Tem uma história muito bonita de dois meninos de Goiás que
formaram uma dupla e foram cantar no rádio. Já que a letra da música tinha a
palavra “tirania”, foi por pouco, muito pouco, que o pau não comeu nos
miolinhos do radialista e do pai dos meninos. A história é tão bonita que virou
filme de sucesso. A cena do rádio segue abaixo, mas fique claro que a frase do
radialista — “daqui a pouco vai todo mundo preso” — jamais ocorreria numa
ditadura ou num “militarismo vigiado”, apenas na República Democrática do Pau
no Miolinho.
Na parte final da entrevista, Zezé prova que não é apenas um
intelectual de gabinete e faz uma proposta prática para os impasses do país.
— Acho que o Brasil precisa de uma depuração.

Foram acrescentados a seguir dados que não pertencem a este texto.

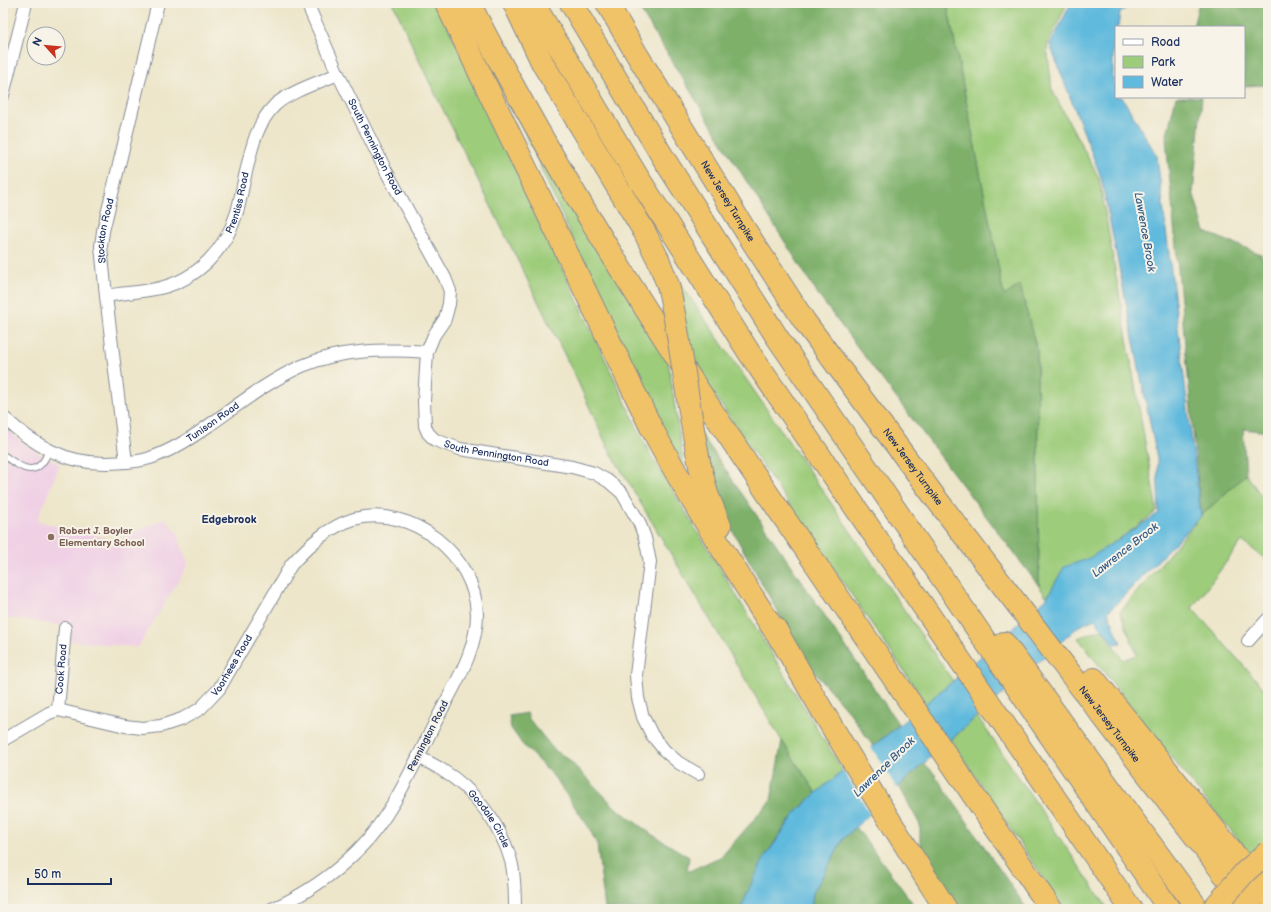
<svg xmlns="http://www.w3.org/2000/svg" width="1271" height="912" font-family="'Balsamiq Sans',sans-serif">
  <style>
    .built { fill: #f0d0e5 }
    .green { fill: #9dcc7a; stroke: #5c7e6c }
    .forest { fill: #7eb06a; stroke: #4c7064 }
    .water { fill: #60badd; stroke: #3e749e }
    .pier { fill: #ede6ca }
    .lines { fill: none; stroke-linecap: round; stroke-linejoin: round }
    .service-casing { stroke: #848a94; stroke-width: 8 }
    .minor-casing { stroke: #848a94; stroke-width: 14 }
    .motorway-casing { stroke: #848a94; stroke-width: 24 }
    .service { stroke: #fff; stroke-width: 6 }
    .minor { stroke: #fff; stroke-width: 12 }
    .motorway { stroke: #f1c369; stroke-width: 22 }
    .motorway-bridge-casing { stroke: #848a94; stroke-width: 24; stroke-linecap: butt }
    .motorway-bridge { stroke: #f1c369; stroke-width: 22 }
    .education-dot { fill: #8d6e63; stroke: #f7f3e8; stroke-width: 1.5 }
    .labels { text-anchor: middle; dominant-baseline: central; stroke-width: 4; stroke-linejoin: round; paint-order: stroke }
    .street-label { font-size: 10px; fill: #1b2f5e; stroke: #f7f3e8 }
    .education-label { font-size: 10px; font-weight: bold; fill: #785e54; stroke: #f7f3e8; text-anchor: start }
    .water-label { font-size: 11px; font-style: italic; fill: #305984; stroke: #f7f3e8 }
    .neighbourhood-label { font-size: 11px; font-weight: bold; fill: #1b2f5e; stroke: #f7f3e8 }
  </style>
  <rect width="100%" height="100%" fill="#f7f3e8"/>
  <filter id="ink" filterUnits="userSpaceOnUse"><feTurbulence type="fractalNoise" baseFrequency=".025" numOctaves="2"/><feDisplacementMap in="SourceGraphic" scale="8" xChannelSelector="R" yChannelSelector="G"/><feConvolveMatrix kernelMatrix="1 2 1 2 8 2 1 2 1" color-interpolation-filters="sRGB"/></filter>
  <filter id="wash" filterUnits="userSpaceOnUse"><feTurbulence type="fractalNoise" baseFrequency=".012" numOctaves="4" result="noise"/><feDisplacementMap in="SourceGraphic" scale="16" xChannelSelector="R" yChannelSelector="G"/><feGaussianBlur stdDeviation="0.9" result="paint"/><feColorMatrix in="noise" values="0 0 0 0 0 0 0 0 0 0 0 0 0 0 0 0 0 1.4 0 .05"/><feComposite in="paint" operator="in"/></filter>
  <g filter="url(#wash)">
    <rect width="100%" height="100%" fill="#ede6ca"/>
    <path class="built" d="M3,427l33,25 24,12 -23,57 80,20 48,-23 12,14 11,33 -50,82 -68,-6 1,-14 -68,-10z"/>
    <path class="green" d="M393,3h44l211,447 195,321 -27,22 -34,-52 -174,-293 -31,-68 -155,-313z
      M947,3h120l-20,44 5,43 47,88 58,333 -111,85 -7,-10 -2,-235 -18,-65 -15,11z
      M512,104l156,257 16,106 -41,-71z
      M676,277l277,404 -27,22 -236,-343z
      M1246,474l22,32v55l-26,-20 -50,67 76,85v183l-117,-143 -73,-95 24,-9 21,31 14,-5 -17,-43 81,-96z
      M977,716l131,193h-44l-113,-169z"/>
    <path class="forest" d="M636,3h311l57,293 16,-11 17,66 2,235 -218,-287 -88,-139z
      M1199,3h69v82l-24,1v-59h-51z
      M1176,97h26l-9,95 12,40 56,22 7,24v154l-25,-3 3,45 -45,42 -35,-377z
      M700,432l199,293 -26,21 -23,-33 -43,-49 -85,-152z
      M527,713l2,6 25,31 13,8 49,50 35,26 38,23 -2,15 35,-16 49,-56 11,-59 34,52c-7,7 -15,14 -22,22 -23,28 -39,60 -53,94h-136l-8,-65 -9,-18 -34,-49 -32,-33 -11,-16 -2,-12z
      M924,763l9,9 94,137h-69l-38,-65v-19l-21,-39z
      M856,827l61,82h-106l2,-16 31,-55z"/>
    <path class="water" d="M1071,3h64l-15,9 -2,15h-2l-3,22v32l3,5v11h6l35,59 44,360 -93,96 13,31 -7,1 -19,-25 -16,7 -165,146 -70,66 -31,55 -2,16h-70l10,-25 14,-27 29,-42 22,-22 137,-112 93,-82 18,-32 24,-8 71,-46 -2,-55 -56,-281 -51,-132z"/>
    <path class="pier" d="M870,745l28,45 -27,25 -29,-46z"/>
  </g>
  <g filter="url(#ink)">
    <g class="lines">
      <g class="service-casing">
        <path id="service" d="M3,455c10,6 26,22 38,9 3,-3 6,-9 8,-14"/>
      </g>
      <g class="minor-casing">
        <g id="minor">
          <path id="s1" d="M307,3l31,71 48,97 59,107 5,13 -1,13 -4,15 -11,16 -7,17 -3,49 1,25 3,7 7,7 25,9 112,18 22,6 14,8 14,12 17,29 6,16 5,24 -14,113 2,23 5,19 9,18 13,16 14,12 19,11"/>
          <path d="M3,95l23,-92"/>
          <path id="s2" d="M106,296c18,-3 37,-4 54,-8 38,-9 66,-39 77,-76 4,-14 6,-29 10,-44 5,-23 11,-46 28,-63 14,-13 45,-23 63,-31"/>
          <path id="s3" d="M3,417c31,28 62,47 105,46 14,-1 29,0 42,-5 21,-7 40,-19 58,-32 30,-21 60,-45 94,-60 39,-17 84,-17 125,-14"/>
          <path id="s4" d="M126,462l-20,-166 -5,-50 2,-15 55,-228"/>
          <path d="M1248,641l20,-22"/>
          <path id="s5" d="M58,710l7,-82"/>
          <path id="s6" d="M3,740l46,-27 9,-3 67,16 17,2 19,-2 21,-7 18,-10 19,-20 72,-124c17,-19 37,-38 63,-46 58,-15 121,36 123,95 0,14 -4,30 -9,43 -8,21 -21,42 -31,62 -22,43 -45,98 -80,132 -25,25 -53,44 -85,58"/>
          <path id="s7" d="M418,757c8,4 17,8 24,13 32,19 59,55 69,91 4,15 4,32 4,48"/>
        </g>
      </g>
      <g class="motorway-casing">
        <g id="motorway">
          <path d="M446,3l205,424c39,74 84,144 130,213"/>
          <path d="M469,3c100,195 220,377 344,557 79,117 159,233 238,349"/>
          <path d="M514,3l29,61 101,167 14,28 10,26"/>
          <path d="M533,3l104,173 113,178 381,555"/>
          <path d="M571,3l93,156 113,178 392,572"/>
          <path id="s8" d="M607,3l29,50 109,177 60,92 129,174 317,413"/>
          <path d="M700,466l7,28 13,32"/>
          <path d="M775,628c53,96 112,189 171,281"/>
          <path d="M1004,643l194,266"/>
          <path d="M1094,679l174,217"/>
        </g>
      </g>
      <use href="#service" class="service"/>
      <use href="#minor" class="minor"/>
      <use href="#motorway" class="motorway"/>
      <g class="motorway-bridge-casing">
        <path id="motorway-bridge" d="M668,285c14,59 19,121 32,181
          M1213,909l32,-37 23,-20"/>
      </g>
      <use href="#motorway-bridge" class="motorway-bridge"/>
    </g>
  </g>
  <circle class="education-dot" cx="51" cy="537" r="4"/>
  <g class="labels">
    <g class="street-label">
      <text stroke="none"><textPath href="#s1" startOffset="159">South Pennington Road</textPath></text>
      <text stroke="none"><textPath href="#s8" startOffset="232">New Jersey Turnpike</textPath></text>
      <text stroke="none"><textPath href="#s2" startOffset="177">Prentiss Road</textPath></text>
      <text stroke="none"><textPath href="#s4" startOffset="233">Stockton Road</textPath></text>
      <text stroke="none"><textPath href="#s3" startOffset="233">Tunison Road</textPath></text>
      <text stroke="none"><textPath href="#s1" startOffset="543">South Pennington Road</textPath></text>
      <text stroke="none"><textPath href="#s8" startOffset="556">New Jersey Turnpike</textPath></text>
      <text stroke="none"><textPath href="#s6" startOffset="265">Voorhees Road</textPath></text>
      <text stroke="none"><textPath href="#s5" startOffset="41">Cook Road</textPath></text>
      <text stroke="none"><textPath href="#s8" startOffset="880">New Jersey Turnpike</textPath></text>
      <text transform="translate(428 736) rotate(-63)">Pennington Road</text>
      <text stroke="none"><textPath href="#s7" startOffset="96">Goodale Circle</textPath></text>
    </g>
    <g class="education-label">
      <text x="59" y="531">Robert J. Boyler<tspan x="59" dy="12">Elementary School</tspan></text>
    </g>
    <g class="water-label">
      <text transform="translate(1145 232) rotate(80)">Lawrence Brook</text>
      <text transform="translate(1125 550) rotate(-38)">Lawrence Brook</text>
      <text transform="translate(884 767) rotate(-44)">Lawrence Brook</text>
    </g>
    <g class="neighbourhood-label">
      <text x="229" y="519">Edgebrook</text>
    </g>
  </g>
  <rect width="1271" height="912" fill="none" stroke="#f7f3e8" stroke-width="16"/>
  <rect x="1115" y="26" width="130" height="72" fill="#f7f3e8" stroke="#9fa5b1"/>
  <rect x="1123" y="39" width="20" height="6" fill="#ffffff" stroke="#9fa5b1"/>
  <text x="1151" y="46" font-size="12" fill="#1b2f5e">Road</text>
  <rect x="1123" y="56" width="20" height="12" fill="#9dcc7a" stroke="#9fa5b1"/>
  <text x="1151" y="66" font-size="12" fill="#1b2f5e">Park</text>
  <rect x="1123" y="76" width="20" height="12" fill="#60badd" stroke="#9fa5b1"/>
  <text x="1151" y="86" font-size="12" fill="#1b2f5e">Water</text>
  <g transform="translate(46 46) rotate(297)"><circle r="19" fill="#f7f3e8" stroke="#9fa5b1"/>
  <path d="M0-3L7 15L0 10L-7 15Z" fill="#c8321e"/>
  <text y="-6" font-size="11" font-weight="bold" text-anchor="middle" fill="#1b2f5e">N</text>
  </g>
  <path d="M28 878v6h83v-6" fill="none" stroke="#1b2f5e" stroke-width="2"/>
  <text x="34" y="878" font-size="12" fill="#1b2f5e" stroke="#f7f3e8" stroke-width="3" paint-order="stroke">50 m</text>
</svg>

Entenda-se por depuração o desejo de entregar o poder a
militares que possam usar a força para reorganizar a pátria. Não se trata de
uma nova ditadura, é lógico, apenas do tal “militarismo vigiado”, brando e
saudável, com censura e torturadores eventuais. Na realidade, é da turma do
pau-no-miolinho que Zezé está falando, um pessoal acostumado a fazer faxinas e
— santa ingenuidade! — devolver o governo de mão beijada aos civis. O melhor é
que essa turma faz a entrega em tempo recorde.
Na última vez, foram apenas 20 anos.